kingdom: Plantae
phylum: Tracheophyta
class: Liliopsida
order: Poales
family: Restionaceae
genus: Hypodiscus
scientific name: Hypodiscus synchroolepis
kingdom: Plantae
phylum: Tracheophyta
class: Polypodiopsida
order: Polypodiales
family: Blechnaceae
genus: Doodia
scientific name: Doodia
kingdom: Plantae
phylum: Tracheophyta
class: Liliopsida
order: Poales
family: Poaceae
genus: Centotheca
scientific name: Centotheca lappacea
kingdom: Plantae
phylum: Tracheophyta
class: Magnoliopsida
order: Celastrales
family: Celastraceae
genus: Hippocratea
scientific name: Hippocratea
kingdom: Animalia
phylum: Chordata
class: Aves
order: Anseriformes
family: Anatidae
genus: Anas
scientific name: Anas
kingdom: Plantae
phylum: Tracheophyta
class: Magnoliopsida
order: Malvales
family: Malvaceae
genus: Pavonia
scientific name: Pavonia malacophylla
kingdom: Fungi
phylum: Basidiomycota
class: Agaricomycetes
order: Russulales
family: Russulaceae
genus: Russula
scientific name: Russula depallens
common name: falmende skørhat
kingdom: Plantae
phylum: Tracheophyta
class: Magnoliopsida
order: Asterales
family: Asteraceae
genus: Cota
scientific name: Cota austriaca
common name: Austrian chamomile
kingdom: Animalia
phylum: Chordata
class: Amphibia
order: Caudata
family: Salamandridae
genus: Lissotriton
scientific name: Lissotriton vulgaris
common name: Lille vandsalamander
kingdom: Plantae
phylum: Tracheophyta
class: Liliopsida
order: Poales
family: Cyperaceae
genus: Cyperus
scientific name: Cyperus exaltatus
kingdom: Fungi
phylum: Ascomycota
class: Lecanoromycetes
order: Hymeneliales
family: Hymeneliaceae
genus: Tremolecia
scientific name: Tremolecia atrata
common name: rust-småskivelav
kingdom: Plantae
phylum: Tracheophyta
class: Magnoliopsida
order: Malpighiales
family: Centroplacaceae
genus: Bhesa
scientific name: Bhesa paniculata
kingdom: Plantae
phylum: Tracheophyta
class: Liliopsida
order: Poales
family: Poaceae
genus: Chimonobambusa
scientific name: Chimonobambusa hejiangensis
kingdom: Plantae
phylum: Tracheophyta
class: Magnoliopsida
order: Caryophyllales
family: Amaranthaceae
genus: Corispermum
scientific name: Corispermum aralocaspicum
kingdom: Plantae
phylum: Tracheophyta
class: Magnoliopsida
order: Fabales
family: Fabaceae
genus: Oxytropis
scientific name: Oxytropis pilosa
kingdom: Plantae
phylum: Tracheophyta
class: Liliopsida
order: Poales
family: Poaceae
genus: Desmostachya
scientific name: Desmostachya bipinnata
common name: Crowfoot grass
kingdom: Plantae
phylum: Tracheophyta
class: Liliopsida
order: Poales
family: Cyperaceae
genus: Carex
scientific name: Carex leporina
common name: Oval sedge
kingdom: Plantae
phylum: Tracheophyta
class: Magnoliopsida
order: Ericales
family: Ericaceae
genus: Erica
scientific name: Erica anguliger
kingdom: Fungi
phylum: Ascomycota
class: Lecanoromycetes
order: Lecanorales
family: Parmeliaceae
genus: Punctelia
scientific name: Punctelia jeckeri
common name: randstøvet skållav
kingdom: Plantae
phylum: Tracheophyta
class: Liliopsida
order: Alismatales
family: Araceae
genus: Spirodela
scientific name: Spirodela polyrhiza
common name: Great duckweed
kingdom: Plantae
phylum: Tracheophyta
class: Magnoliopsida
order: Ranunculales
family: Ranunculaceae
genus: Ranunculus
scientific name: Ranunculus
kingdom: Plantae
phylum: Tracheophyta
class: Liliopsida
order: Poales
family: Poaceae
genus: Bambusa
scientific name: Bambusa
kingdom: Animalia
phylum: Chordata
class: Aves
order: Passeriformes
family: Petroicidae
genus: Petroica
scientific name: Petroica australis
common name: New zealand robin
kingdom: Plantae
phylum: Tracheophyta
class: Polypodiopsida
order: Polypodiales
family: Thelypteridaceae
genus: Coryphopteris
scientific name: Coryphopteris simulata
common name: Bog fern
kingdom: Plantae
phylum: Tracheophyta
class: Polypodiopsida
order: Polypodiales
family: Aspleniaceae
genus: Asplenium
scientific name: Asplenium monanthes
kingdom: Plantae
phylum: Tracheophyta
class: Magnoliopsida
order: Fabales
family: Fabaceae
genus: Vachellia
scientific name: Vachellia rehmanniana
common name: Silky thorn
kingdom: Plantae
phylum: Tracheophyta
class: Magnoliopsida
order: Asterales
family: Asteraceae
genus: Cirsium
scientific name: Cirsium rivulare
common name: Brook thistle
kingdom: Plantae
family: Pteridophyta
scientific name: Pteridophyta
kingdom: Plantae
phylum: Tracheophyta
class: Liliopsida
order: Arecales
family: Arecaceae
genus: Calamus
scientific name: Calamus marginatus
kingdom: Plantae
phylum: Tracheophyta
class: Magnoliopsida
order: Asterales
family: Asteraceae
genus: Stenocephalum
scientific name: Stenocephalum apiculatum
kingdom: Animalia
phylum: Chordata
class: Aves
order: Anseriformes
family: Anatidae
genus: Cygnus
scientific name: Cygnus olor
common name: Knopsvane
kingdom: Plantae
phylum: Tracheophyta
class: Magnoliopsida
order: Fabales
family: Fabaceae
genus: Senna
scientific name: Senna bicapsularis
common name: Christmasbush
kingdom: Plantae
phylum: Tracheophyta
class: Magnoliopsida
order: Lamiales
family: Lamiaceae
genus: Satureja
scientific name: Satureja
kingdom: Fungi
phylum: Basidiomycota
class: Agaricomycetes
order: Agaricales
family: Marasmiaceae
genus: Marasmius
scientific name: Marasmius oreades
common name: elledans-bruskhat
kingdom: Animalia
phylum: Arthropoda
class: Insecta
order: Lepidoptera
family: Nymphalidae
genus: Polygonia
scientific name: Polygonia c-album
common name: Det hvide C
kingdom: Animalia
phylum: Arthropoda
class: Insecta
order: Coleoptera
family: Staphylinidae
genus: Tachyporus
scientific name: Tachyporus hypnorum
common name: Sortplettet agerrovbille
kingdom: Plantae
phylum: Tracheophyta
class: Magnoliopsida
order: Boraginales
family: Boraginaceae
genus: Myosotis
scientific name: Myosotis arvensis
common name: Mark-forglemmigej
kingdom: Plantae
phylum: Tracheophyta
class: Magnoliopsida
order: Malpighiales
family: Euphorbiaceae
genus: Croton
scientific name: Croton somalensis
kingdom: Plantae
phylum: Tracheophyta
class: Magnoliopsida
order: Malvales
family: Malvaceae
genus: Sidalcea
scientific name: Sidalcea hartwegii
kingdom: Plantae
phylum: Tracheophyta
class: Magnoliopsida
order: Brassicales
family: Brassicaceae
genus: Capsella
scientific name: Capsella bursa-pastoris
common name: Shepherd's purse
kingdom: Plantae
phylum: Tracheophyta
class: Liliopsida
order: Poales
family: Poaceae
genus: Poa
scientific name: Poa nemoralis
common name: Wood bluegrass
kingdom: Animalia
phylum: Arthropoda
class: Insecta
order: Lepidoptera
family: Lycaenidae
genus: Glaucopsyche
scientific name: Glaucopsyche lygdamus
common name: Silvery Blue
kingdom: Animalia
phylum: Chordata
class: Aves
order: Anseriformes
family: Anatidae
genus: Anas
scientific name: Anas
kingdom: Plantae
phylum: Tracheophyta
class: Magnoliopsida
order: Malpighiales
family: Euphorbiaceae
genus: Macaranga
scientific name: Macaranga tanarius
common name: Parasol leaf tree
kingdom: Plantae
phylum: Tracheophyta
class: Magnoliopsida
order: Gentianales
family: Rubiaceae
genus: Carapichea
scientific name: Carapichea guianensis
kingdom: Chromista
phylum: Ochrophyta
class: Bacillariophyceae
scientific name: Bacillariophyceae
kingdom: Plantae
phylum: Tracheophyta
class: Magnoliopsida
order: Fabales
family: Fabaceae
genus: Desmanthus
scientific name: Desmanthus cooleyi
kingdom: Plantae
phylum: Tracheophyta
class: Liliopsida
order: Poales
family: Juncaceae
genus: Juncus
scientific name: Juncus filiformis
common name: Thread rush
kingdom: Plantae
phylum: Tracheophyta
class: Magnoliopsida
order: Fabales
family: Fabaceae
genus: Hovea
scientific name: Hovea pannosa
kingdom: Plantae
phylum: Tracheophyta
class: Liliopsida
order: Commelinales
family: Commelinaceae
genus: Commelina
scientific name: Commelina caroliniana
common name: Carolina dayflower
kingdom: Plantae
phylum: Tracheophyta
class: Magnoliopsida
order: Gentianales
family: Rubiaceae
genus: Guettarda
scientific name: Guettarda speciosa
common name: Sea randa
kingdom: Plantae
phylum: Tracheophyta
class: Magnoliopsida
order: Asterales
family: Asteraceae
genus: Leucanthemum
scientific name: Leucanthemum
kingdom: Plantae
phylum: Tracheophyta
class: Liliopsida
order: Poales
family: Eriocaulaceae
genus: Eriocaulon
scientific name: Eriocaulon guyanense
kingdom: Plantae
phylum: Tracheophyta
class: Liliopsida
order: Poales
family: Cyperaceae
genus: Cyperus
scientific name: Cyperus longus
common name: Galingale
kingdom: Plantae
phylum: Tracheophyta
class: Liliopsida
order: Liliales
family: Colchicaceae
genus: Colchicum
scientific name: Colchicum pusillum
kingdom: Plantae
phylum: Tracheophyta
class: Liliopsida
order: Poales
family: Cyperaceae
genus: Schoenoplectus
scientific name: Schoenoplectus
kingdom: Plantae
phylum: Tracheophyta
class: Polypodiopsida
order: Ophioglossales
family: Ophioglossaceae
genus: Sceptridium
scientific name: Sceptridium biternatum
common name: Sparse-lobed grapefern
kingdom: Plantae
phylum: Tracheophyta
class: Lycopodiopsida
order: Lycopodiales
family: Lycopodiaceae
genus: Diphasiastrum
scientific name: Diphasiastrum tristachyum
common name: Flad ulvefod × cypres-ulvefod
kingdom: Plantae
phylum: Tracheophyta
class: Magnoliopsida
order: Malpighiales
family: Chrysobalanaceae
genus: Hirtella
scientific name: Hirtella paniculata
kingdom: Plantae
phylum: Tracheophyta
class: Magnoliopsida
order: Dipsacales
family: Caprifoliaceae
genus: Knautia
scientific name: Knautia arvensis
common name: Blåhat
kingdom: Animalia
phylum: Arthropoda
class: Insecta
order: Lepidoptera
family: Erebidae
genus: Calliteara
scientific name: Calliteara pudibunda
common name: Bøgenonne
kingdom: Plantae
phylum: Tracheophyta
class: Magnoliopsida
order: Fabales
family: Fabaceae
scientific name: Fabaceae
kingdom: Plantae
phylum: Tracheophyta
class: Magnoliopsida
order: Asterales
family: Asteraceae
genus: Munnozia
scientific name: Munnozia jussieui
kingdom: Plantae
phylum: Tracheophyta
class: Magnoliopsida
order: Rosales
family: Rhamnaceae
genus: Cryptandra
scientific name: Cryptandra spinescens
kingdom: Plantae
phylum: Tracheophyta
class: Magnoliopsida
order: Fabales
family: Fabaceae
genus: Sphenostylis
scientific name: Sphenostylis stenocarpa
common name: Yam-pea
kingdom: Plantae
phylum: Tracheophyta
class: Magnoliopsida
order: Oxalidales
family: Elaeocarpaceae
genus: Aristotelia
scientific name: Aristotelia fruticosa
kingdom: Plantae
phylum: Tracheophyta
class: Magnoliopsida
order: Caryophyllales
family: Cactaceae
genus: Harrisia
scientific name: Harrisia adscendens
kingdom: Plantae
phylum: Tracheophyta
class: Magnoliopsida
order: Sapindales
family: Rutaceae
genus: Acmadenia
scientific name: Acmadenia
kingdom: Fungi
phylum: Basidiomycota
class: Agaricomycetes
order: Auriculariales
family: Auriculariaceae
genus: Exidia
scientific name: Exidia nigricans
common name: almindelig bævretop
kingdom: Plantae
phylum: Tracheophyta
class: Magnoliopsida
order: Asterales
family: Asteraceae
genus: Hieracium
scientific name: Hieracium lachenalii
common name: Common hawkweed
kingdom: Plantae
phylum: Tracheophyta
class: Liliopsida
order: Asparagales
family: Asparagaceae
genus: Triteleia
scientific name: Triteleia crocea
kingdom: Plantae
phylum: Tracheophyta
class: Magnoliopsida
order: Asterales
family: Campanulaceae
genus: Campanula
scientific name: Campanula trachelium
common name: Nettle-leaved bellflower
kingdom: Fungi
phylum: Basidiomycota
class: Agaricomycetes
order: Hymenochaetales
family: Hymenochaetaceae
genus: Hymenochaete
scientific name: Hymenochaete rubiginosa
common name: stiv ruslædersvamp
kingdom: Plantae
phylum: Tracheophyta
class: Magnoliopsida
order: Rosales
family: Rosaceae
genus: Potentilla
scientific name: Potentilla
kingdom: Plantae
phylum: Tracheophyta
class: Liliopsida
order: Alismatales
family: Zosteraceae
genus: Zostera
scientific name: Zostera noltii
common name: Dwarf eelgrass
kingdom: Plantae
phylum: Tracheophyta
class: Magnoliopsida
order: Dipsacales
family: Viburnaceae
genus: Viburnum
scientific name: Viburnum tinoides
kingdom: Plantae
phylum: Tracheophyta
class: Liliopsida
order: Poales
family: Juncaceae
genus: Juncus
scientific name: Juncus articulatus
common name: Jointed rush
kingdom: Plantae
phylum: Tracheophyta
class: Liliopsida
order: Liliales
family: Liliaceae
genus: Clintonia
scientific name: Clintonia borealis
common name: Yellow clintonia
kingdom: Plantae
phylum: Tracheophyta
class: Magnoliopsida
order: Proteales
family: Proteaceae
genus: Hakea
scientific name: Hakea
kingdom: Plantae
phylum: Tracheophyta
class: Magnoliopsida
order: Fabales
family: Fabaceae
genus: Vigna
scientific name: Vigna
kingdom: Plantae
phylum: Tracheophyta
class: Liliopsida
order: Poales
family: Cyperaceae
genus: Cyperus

····················

Rewrite the listing from its first line down to the line reading "order: Russulales", both ends included, substituting "division" for "phylum" and leaving everything else unchanged.

kingdom: Plantae
division: Tracheophyta
class: Liliopsida
order: Poales
family: Restionaceae
genus: Hypodiscus
scientific name: Hypodiscus synchroolepis
kingdom: Plantae
division: Tracheophyta
class: Polypodiopsida
order: Polypodiales
family: Blechnaceae
genus: Doodia
scientific name: Doodia
kingdom: Plantae
division: Tracheophyta
class: Liliopsida
order: Poales
family: Poaceae
genus: Centotheca
scientific name: Centotheca lappacea
kingdom: Plantae
division: Tracheophyta
class: Magnoliopsida
order: Celastrales
family: Celastraceae
genus: Hippocratea
scientific name: Hippocratea
kingdom: Animalia
division: Chordata
class: Aves
order: Anseriformes
family: Anatidae
genus: Anas
scientific name: Anas
kingdom: Plantae
division: Tracheophyta
class: Magnoliopsida
order: Malvales
family: Malvaceae
genus: Pavonia
scientific name: Pavonia malacophylla
kingdom: Fungi
division: Basidiomycota
class: Agaricomycetes
order: Russulales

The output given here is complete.